**WHAT TO DO:** With the pictures omitted, print exactly the lines below, from the one containing "right shoulder: (441, 608)" through the one containing "left eye: (705, 356)", and nothing else.

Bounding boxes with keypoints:
● ● ●
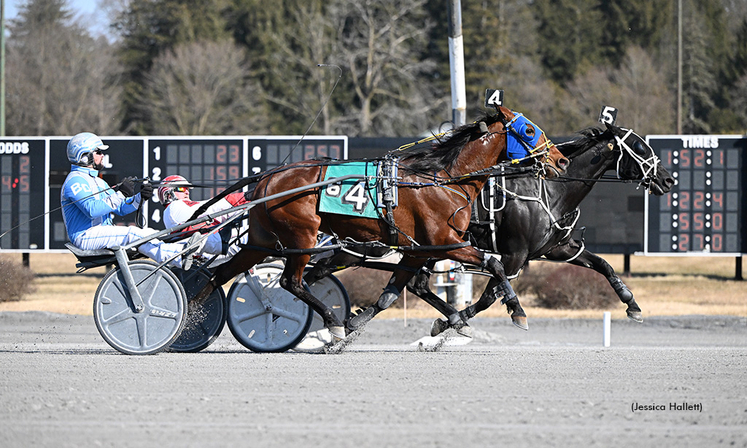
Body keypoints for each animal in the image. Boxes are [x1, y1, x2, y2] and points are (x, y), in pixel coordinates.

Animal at [196, 106, 568, 344]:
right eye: (529, 130)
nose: (561, 160)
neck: (442, 180)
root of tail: (267, 177)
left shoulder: (420, 249)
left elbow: (394, 292)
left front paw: (454, 320)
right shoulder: (446, 242)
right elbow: (494, 264)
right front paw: (517, 311)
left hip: (261, 240)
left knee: (222, 273)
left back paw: (193, 317)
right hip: (301, 236)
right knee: (291, 281)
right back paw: (331, 322)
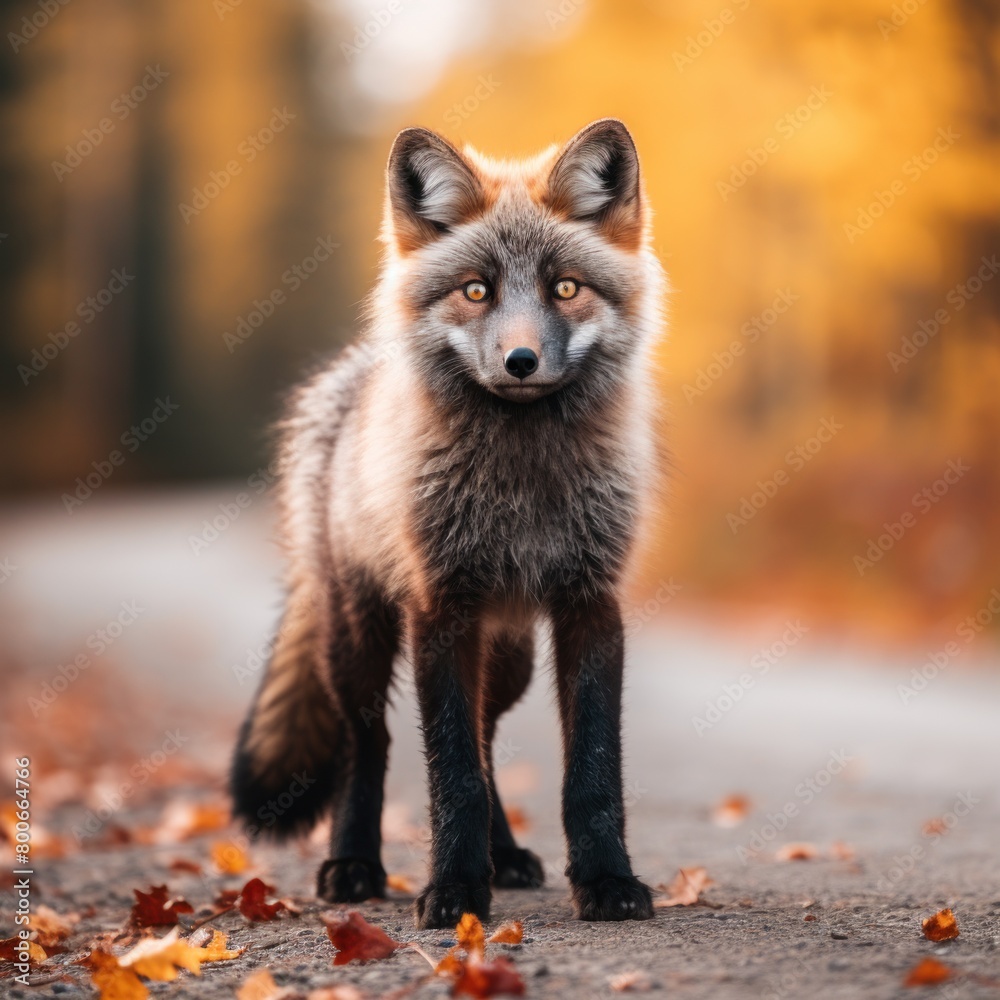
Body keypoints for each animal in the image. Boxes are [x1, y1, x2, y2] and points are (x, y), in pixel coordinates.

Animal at [230, 118, 666, 929]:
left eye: (565, 287)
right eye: (476, 291)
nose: (521, 360)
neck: (521, 490)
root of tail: (353, 371)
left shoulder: (589, 603)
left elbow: (591, 773)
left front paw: (606, 879)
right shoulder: (441, 608)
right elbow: (450, 772)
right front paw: (456, 891)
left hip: (511, 654)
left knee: (489, 734)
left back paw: (507, 855)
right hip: (360, 639)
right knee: (368, 743)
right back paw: (354, 864)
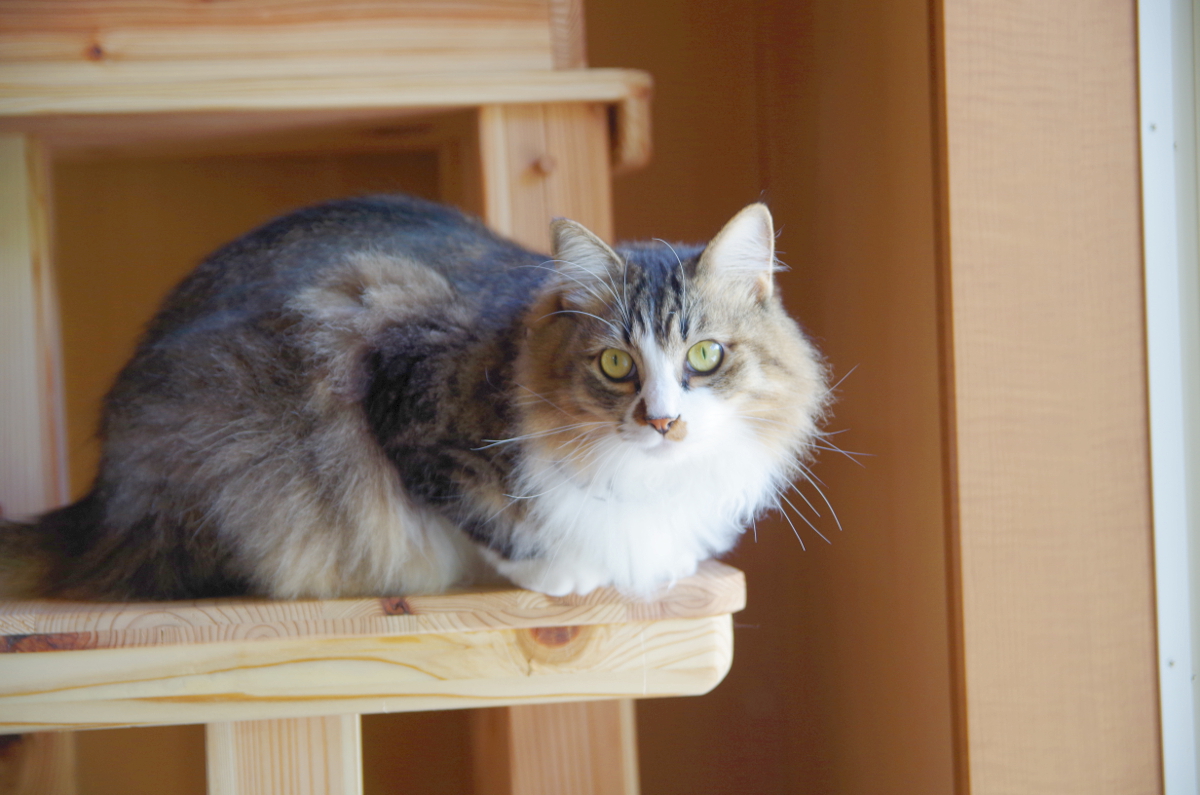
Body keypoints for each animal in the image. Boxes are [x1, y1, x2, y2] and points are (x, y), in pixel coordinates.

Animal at [0, 195, 825, 600]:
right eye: (617, 363)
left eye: (705, 356)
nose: (663, 421)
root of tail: (98, 505)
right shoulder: (400, 379)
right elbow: (481, 516)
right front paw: (557, 571)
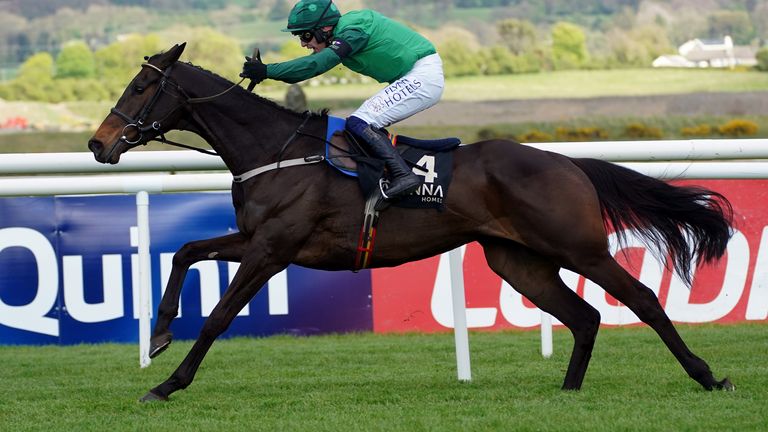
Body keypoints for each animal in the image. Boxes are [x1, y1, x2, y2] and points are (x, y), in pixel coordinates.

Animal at [87, 44, 736, 402]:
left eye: (141, 86)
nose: (97, 144)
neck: (275, 149)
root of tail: (567, 161)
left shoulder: (272, 248)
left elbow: (220, 316)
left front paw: (167, 383)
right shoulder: (254, 238)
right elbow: (185, 251)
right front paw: (158, 335)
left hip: (580, 247)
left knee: (642, 300)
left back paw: (709, 377)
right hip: (519, 260)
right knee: (584, 316)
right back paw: (569, 392)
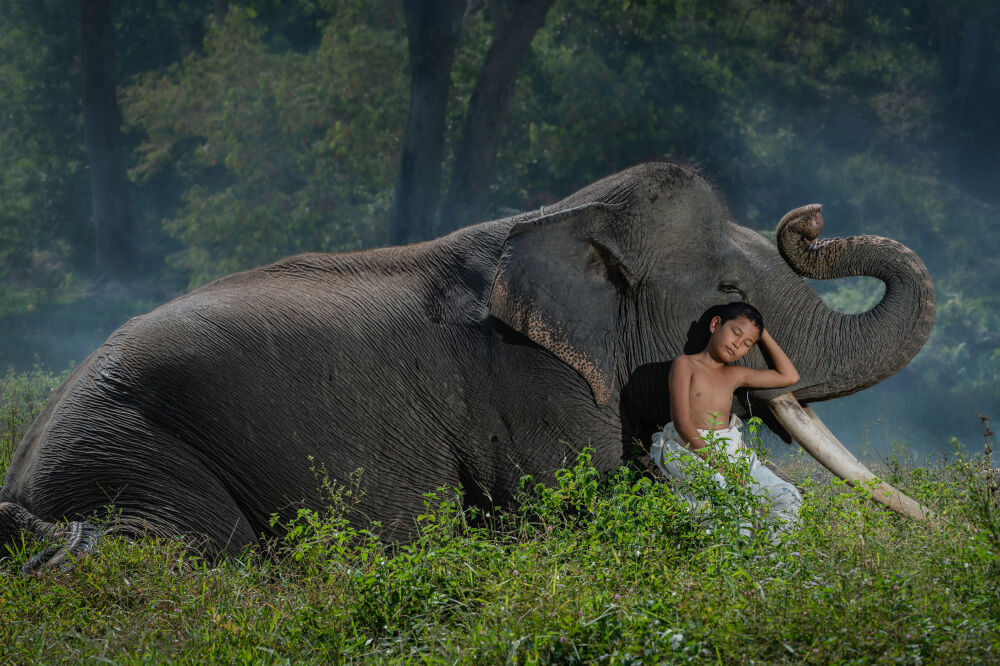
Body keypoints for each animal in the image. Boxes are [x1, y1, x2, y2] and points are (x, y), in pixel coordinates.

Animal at [1, 162, 936, 564]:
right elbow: (578, 510)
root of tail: (23, 462)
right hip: (132, 458)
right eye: (730, 290)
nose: (808, 218)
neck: (563, 215)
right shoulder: (526, 385)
● ● ●
**OUTPUT BELOW:**
right shoulder: (441, 608)
right elbow: (450, 772)
right front paw: (456, 891)
left hip: (511, 654)
left knee: (489, 734)
left back paw: (507, 855)
right hip: (360, 639)
right knee: (368, 743)
right back paw: (354, 864)
Body keypoints for each animal in the image. Boxes are [x1, y1, x2, y2] and points are (x, y), in pixel coordinates.

Animal at [0, 195, 825, 600]:
right eye: (617, 363)
left eye: (705, 356)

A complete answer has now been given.